For the past few weeks, I’ve been obsessively experimenting with the ‘text to image’ AI DALL-E. If you’ve never heard of this amazing piece of tech, I can recommend Two Minute Papers’ video on the subject.
Needless to say, being able to generate decent looking images of basically anything just from a line of text is amazing on its own, but what really sets DALL-E apart from its competition is its ability of inpainting. How this works is that you can upload an image, erase part of it and then have DALL-E fill in the blank space with whatever you want to be there.
The video below shows this mechanism in action; I took a DALL-E generated image of a town, sawed it in half (hence the title) and then let the AI fill in the blanks.
Because DALL-E always generates three variants for each inpainting attempt, you can see three of the possible ‘expanded’ towns in the image below; each of them started from the same image and was then expanded using one of the tree image results.
As you can tell, DALL-E has a tendency to repeat existing patterns, but even the seemingly duplicated buildings aren’t exact copies. The most amazing thing though is that for each and every single image it generated, it got the perspective, lighting and art style exactly right.
Using this technique I created more than a few “townscapes” in a few different styles, which you can see in the image gallery below.
The way these were created is by starting from a single DALL-E generation with a prompt along the lines of “The town square of a typical French village. Isometric view. Watercolor art.”, then moving the ‘canvas’ 50% and letting the AI fill in the rest.
As astute viewers may have noticed, the further you get from the starting point, the more ‘watered down’ the style and quality becomes. The reason for this is that the AI has only half of the original image to go off of and slight variations in style creep in over time. Still, once again DALL-E managed to keep lighting, perspective and overall style remarkably consistent. All of these images took maybe one or two hours to composite (with the compositing process being the bulk of the work) while creating any of these images from scratch using only Photoshop would take me days if not weeks (and even then my art style isn’t even close to painterly).

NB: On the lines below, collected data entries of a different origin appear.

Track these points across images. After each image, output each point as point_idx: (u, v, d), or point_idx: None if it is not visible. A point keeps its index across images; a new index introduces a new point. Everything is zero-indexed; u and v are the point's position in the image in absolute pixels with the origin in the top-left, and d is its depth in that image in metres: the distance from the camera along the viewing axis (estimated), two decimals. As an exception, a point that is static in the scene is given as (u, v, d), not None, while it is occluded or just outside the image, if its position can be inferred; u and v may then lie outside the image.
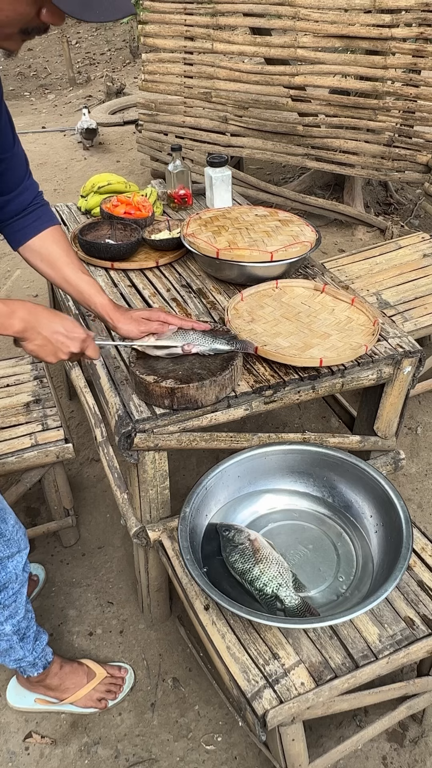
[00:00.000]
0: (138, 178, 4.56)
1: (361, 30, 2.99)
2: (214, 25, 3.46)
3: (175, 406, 1.33)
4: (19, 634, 1.39)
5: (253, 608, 1.17)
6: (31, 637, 1.43)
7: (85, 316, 1.67)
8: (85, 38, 9.61)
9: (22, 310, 1.11)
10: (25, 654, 1.44)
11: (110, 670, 1.62)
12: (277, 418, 2.43)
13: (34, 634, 1.44)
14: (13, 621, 1.37)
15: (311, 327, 1.56)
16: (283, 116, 3.53)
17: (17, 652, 1.43)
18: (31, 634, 1.43)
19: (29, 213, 1.31)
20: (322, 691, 1.15)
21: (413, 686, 1.36)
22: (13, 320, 1.10)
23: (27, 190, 1.30)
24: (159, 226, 1.99)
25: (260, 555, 1.28)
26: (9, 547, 1.32)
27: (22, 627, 1.40)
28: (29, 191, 1.30)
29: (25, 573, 1.38)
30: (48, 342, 1.15)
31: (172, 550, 1.44)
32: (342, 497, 1.46)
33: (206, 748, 1.52)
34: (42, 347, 1.15)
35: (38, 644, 1.47)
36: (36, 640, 1.46)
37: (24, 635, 1.41)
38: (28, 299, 3.29)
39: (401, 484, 2.17)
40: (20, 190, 1.28)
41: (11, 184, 1.26)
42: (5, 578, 1.32)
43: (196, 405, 1.34)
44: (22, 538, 1.37)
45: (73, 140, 5.50)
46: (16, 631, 1.39)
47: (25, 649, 1.43)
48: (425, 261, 2.48)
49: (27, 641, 1.43)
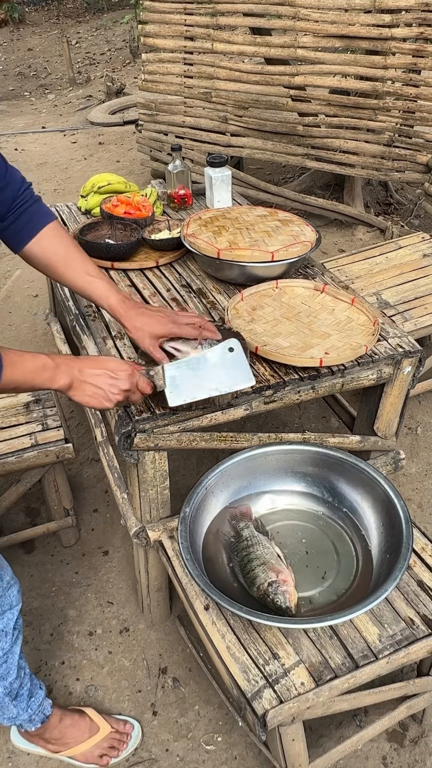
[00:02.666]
0: (138, 178, 4.56)
1: (361, 30, 2.99)
2: (214, 25, 3.45)
3: (194, 407, 1.32)
4: (11, 695, 1.31)
5: (253, 608, 1.17)
6: (24, 695, 1.35)
7: (84, 316, 1.67)
8: (85, 38, 9.62)
9: (64, 364, 1.11)
10: (19, 713, 1.36)
11: (115, 724, 1.52)
12: (277, 418, 2.43)
13: (28, 691, 1.36)
14: (5, 683, 1.29)
15: (311, 327, 1.56)
16: (283, 116, 3.53)
17: (10, 711, 1.34)
18: (25, 692, 1.35)
19: (20, 215, 1.26)
20: (322, 691, 1.15)
21: (413, 686, 1.36)
22: (58, 374, 1.09)
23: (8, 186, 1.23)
24: (159, 226, 1.99)
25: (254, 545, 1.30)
26: (0, 606, 1.25)
27: (14, 687, 1.31)
28: (11, 186, 1.24)
29: (16, 630, 1.30)
30: (97, 388, 1.13)
31: (172, 550, 1.44)
32: (342, 497, 1.46)
33: (206, 748, 1.52)
34: (93, 396, 1.14)
35: (33, 701, 1.38)
36: (31, 697, 1.37)
37: (17, 694, 1.33)
38: (29, 299, 3.30)
39: (401, 484, 2.17)
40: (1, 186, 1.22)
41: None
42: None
43: (214, 405, 1.34)
44: (15, 594, 1.30)
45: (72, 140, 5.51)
46: (8, 693, 1.31)
47: (19, 707, 1.35)
48: (425, 261, 2.48)
49: (21, 700, 1.34)
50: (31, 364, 1.06)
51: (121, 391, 1.16)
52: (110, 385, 1.14)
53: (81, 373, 1.12)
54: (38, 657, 1.72)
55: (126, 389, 1.16)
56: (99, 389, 1.14)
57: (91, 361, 1.16)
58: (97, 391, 1.14)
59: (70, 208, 2.32)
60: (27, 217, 1.27)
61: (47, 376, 1.08)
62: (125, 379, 1.16)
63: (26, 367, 1.06)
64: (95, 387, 1.13)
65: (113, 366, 1.16)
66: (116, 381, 1.15)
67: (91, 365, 1.14)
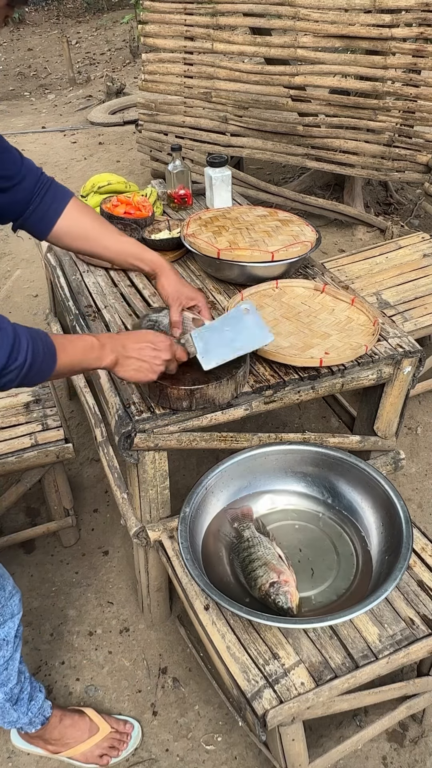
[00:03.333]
0: (138, 178, 4.56)
1: (361, 30, 2.99)
2: (214, 25, 3.45)
3: (194, 407, 1.33)
4: (12, 700, 1.32)
5: (253, 608, 1.17)
6: (25, 699, 1.36)
7: (84, 316, 1.67)
8: (85, 38, 9.62)
9: (109, 342, 1.13)
10: (20, 716, 1.37)
11: (115, 724, 1.52)
12: (277, 418, 2.43)
13: (28, 695, 1.37)
14: (5, 689, 1.30)
15: (311, 327, 1.56)
16: (283, 116, 3.53)
17: (11, 715, 1.35)
18: (25, 696, 1.36)
19: (43, 197, 1.27)
20: (322, 691, 1.15)
21: (413, 686, 1.36)
22: (105, 353, 1.11)
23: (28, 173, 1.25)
24: (159, 226, 1.99)
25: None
26: (2, 615, 1.26)
27: (15, 693, 1.32)
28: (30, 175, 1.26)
29: (17, 638, 1.31)
30: (142, 362, 1.16)
31: (172, 550, 1.44)
32: (342, 497, 1.46)
33: (206, 748, 1.52)
34: (138, 370, 1.17)
35: (34, 704, 1.39)
36: (31, 700, 1.38)
37: (18, 699, 1.34)
38: (29, 299, 3.30)
39: (401, 484, 2.17)
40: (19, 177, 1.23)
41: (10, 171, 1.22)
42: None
43: (214, 404, 1.35)
44: (17, 604, 1.31)
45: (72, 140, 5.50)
46: (9, 699, 1.31)
47: (20, 711, 1.36)
48: (425, 261, 2.48)
49: (21, 704, 1.35)
50: (80, 346, 1.09)
51: (164, 361, 1.19)
52: (153, 357, 1.17)
53: (125, 348, 1.15)
54: (38, 657, 1.72)
55: (167, 359, 1.20)
56: (143, 362, 1.16)
57: (131, 335, 1.19)
58: (141, 364, 1.16)
59: (70, 208, 2.31)
60: (50, 199, 1.29)
61: (95, 355, 1.10)
62: (166, 349, 1.19)
63: (76, 349, 1.08)
64: (140, 360, 1.16)
65: (152, 338, 1.19)
66: (158, 352, 1.18)
67: (134, 339, 1.17)
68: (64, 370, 1.06)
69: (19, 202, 1.26)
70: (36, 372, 1.00)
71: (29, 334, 0.99)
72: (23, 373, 0.97)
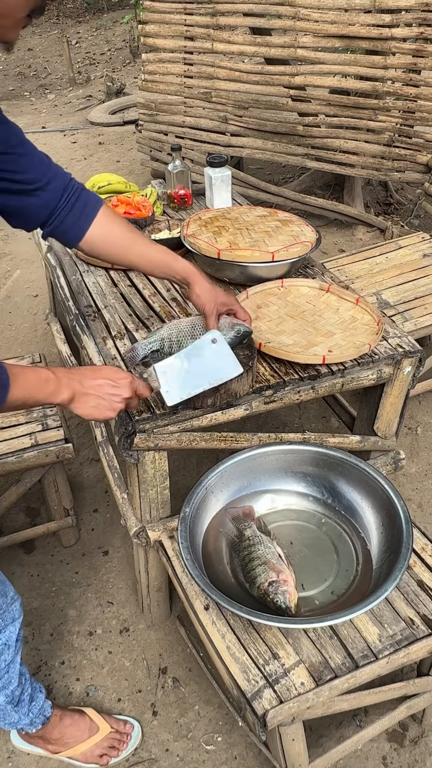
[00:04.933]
0: (138, 178, 4.56)
1: (361, 30, 2.99)
2: (214, 25, 3.45)
3: (218, 402, 1.32)
4: (13, 702, 1.32)
5: (253, 608, 1.17)
6: (26, 701, 1.36)
7: (84, 316, 1.67)
8: (85, 38, 9.62)
9: (66, 377, 1.08)
10: (21, 717, 1.37)
11: (115, 724, 1.52)
12: (277, 418, 2.43)
13: (29, 696, 1.37)
14: (6, 692, 1.30)
15: (315, 326, 1.56)
16: (283, 116, 3.53)
17: (12, 717, 1.36)
18: (26, 697, 1.36)
19: (73, 204, 1.25)
20: (322, 691, 1.15)
21: (413, 686, 1.36)
22: (60, 388, 1.06)
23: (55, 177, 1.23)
24: (159, 226, 1.99)
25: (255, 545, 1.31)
26: (3, 620, 1.26)
27: (16, 695, 1.32)
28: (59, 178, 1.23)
29: (18, 642, 1.31)
30: (100, 399, 1.11)
31: (172, 550, 1.44)
32: (342, 497, 1.46)
33: (206, 748, 1.52)
34: (96, 407, 1.11)
35: (34, 705, 1.39)
36: (32, 701, 1.38)
37: (19, 701, 1.34)
38: (29, 299, 3.29)
39: (401, 484, 2.17)
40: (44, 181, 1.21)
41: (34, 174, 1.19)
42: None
43: (236, 398, 1.35)
44: (18, 608, 1.31)
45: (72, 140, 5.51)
46: (10, 701, 1.32)
47: (21, 712, 1.36)
48: (425, 261, 2.48)
49: (22, 705, 1.35)
50: (33, 379, 1.03)
51: (123, 399, 1.14)
52: (111, 394, 1.12)
53: (82, 384, 1.09)
54: (38, 657, 1.72)
55: (127, 396, 1.14)
56: (101, 399, 1.11)
57: (89, 371, 1.13)
58: (100, 402, 1.11)
59: (70, 208, 2.31)
60: (81, 205, 1.26)
61: (51, 389, 1.05)
62: (126, 386, 1.14)
63: (29, 382, 1.02)
64: (98, 397, 1.10)
65: (113, 375, 1.13)
66: (118, 389, 1.13)
67: (91, 375, 1.11)
68: (16, 402, 1.00)
69: (45, 207, 1.23)
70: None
71: None
72: None
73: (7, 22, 0.87)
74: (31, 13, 0.89)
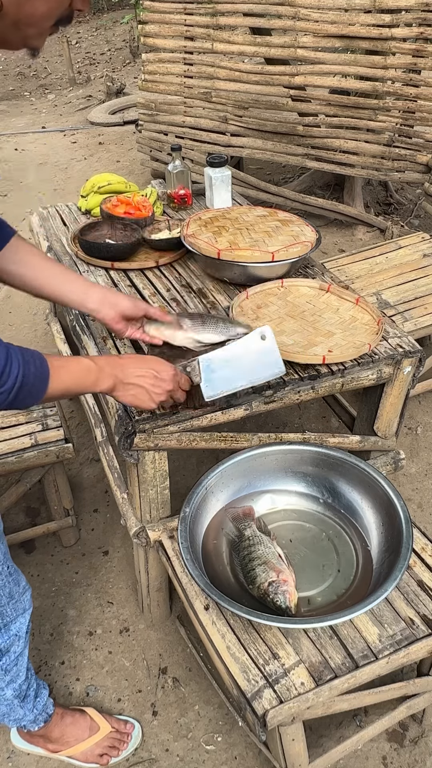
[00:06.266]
0: (138, 178, 4.56)
1: (361, 30, 2.99)
2: (214, 25, 3.45)
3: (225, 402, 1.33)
4: (20, 696, 1.33)
5: (253, 608, 1.17)
6: (31, 696, 1.37)
7: (84, 316, 1.67)
8: (85, 38, 9.61)
9: (108, 366, 1.08)
10: (26, 713, 1.38)
11: (115, 724, 1.52)
12: (277, 418, 2.43)
13: (34, 691, 1.38)
14: (14, 685, 1.30)
15: (315, 325, 1.56)
16: (283, 116, 3.53)
17: (17, 712, 1.36)
18: (32, 692, 1.37)
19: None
20: (322, 691, 1.15)
21: (413, 686, 1.36)
22: (102, 377, 1.07)
23: None
24: (159, 226, 1.99)
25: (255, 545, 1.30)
26: (15, 610, 1.26)
27: (23, 689, 1.33)
28: None
29: (27, 633, 1.31)
30: (141, 389, 1.12)
31: (172, 550, 1.44)
32: (342, 497, 1.46)
33: (206, 748, 1.52)
34: (137, 396, 1.12)
35: (39, 701, 1.40)
36: (37, 697, 1.39)
37: (25, 695, 1.35)
38: (29, 299, 3.29)
39: (401, 484, 2.17)
40: None
41: None
42: (8, 642, 1.25)
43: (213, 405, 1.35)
44: (28, 599, 1.31)
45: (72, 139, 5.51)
46: (18, 695, 1.32)
47: (26, 708, 1.37)
48: (425, 261, 2.49)
49: (27, 700, 1.36)
50: (75, 370, 1.04)
51: (165, 391, 1.15)
52: (153, 385, 1.13)
53: (124, 374, 1.10)
54: (38, 657, 1.72)
55: (170, 389, 1.15)
56: (143, 390, 1.12)
57: (134, 360, 1.14)
58: (140, 392, 1.12)
59: (70, 208, 2.31)
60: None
61: (92, 379, 1.06)
62: (169, 379, 1.15)
63: (71, 373, 1.03)
64: (139, 387, 1.11)
65: (157, 366, 1.14)
66: (161, 381, 1.14)
67: (135, 365, 1.13)
68: (56, 393, 1.01)
69: None
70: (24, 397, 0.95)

If you’re still not convinced and think that maybe DALL-E just mashes together images from a massive image library, you might be won over by the following image in which it effortlessly blends together the starting images for three different townscapes with different art styles, architectural styles and lighting.
This blog post only touches on an extremely small portion of what’s possible with inpainting – it’s nothing short of revolutionary and as new and better versions of DALL-E (and its competitors) are undoubtedly released over the coming years, the world of art will never be the same again.
While straying a little from the original goal of this development-oriented blog, I believe developments in Artificial Intelligence are exciting enough to warrant a few detours from time to time.